Review: Unsolved Australia Lost Boys Gone Girls – Justine Ford

Unsolved Australia: Lost Boys, Gone Girls

 Justine Ford

Macmillan Australia

ISBN: 9781760556747

 

Description:

Can you catch a killer or find a missing person?

 

Australia is ‘the lucky country’. But not for everyone. Unsolved Australia: Lost Boys, Gone Girls tells thirteen stories of people whose luck ran out in the most mysterious of circumstances.

 

It’s a journalistic deep-dive into Australia’s dark heart by one of Australia’s premier true crime writers, Justine Ford, the acclaimed bestselling author of Unsolved Australia and The Good Cop.

 

Why are four people missing from a Western Australian doomsday cult? Who abducted and murdered beauty queen Bronwynne Richardson on pageant night? And why is a cooked chook important evidence in the outback disappearance of Paddy Moriarty?

 

Key players are interviewed, evidence laid out and suspects assessed. Never-before-published information is revealed. Can you help crack the case and solve these mysteries?

 

Hold tight as Unsolved Australia: Lost Boys, Gone Girls takes you on a chilling yet inspiring true crime rollercoaster ride where the final destination is hope.

 

My View:

I applaud the fact that Justine Ford has illuminated cases that have baffled both those left behind and the police tasked with solving these mysteries. Someone, somewhere must know something that will help solve these cases and every time someone reads about one of the mysteries here, speaks to their neighbour or work colleague or the person sitting on the train next to them about this book that they are reading, more opportunities are created to tug at peoples memories or to encourage someone to come forward with that piece of information that will make a difference to the lives of so many.  Has anyone come forward with useful information?  Have the rewards tempted anyone to speak out?
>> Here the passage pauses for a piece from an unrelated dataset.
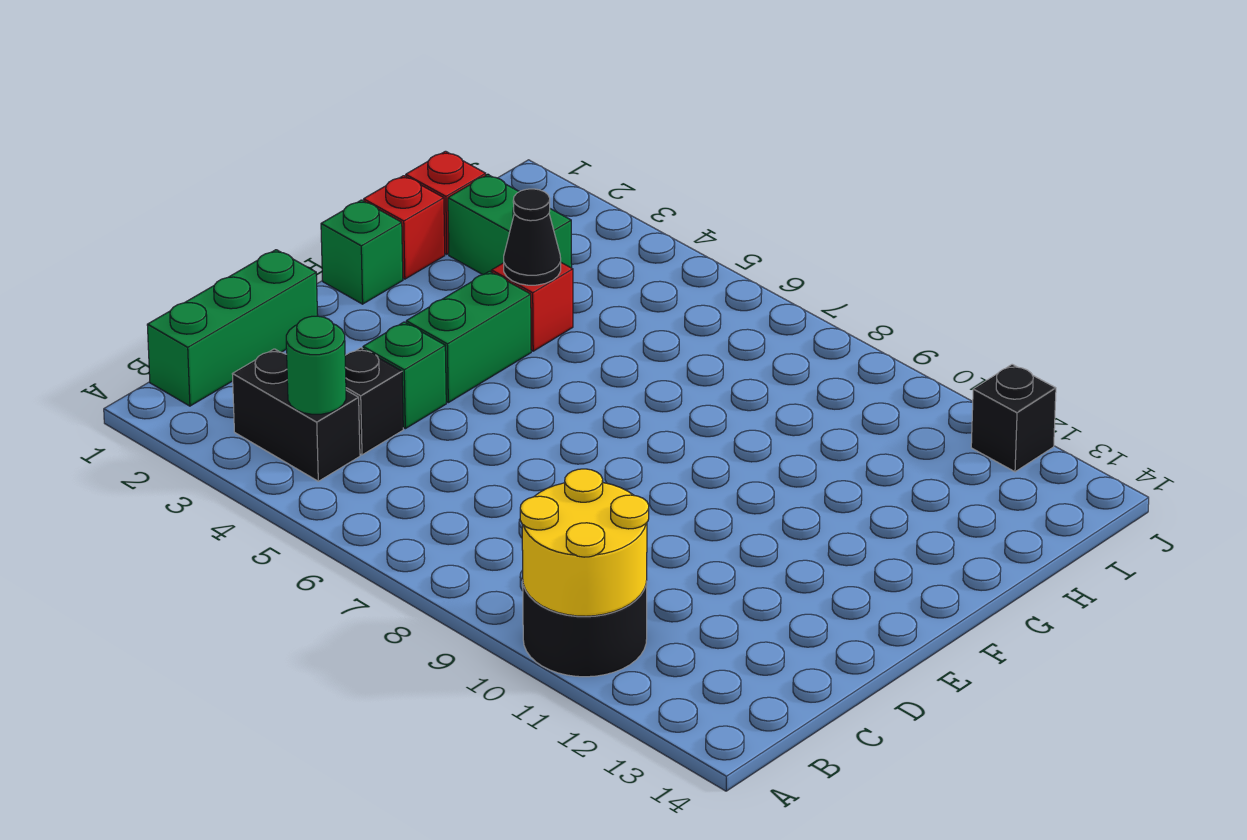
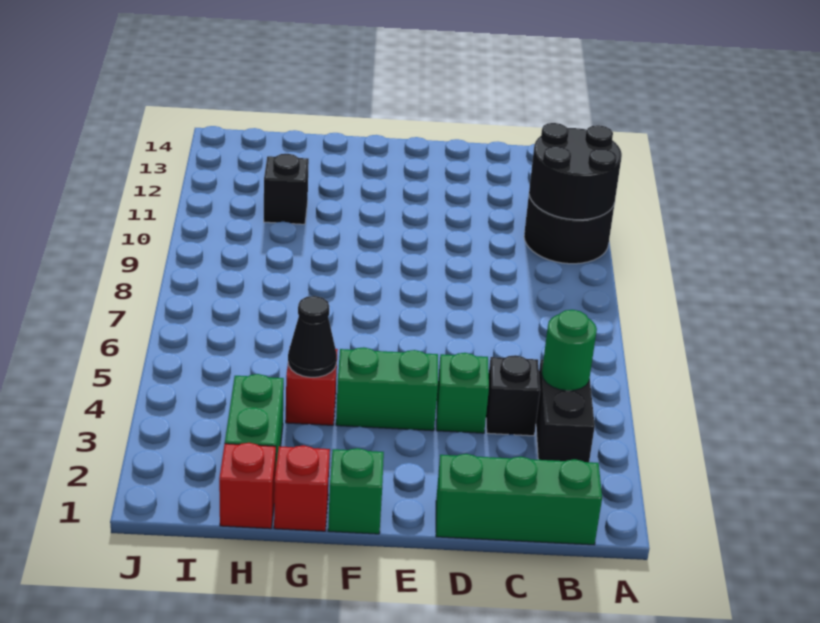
yellow round brick A10:B11 level 2 -> black round brick A10:B11 level 2
black brick J12 level 1 -> black brick H11 level 1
I hope so.

 

I found the additional information/profiles/interviews with the behind the scenes individuals – the investigator, the criminal psychologist, the forensic anthropologist /criminologist/reporter, the investigative reporter, the investigative journalist, the former police detective ( I hope I have not missed any one out)  that interspaces the mysteries lifts and informs this collection of stories; simply fascinating. I could read more of this sort of interview.

 

There is so much sadness within these pages but there is optimism that reading this will make a difference to someone’s memory or conscience.  I do hope so.